DIRECTIVE
Reproduce the listing below word for word, with each line, number, and symbol unchanged.

STUDY MATERIAL
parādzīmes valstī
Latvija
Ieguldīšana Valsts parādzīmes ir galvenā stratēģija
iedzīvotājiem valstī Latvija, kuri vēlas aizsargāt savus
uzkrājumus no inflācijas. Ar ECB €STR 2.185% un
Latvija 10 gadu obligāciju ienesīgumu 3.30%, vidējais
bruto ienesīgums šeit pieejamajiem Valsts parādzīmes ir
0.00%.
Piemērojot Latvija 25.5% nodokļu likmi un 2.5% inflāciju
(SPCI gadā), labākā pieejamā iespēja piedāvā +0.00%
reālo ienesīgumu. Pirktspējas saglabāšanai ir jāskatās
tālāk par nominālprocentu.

THE COMPLETED TASK
parādzīmes valstī
Latvija
Ieguldīšana Valsts parādzīmes ir galvenā stratēģija
iedzīvotājiem valstī Latvija, kuri vēlas aizsargāt savus
uzkrājumus no inflācijas. Ar ECB €STR 2.185% un
Latvija 10 gadu obligāciju ienesīgumu 3.30%, vidējais
bruto ienesīgums šeit pieejamajiem Valsts parādzīmes ir
0.00%.
Piemērojot Latvija 25.5% nodokļu likmi un 2.5% inflāciju
(SPCI gadā), labākā pieejamā iespēja piedāvā +0.00%
reālo ienesīgumu. Pirktspējas saglabāšanai ir jāskatās
tālāk par nominālprocentu.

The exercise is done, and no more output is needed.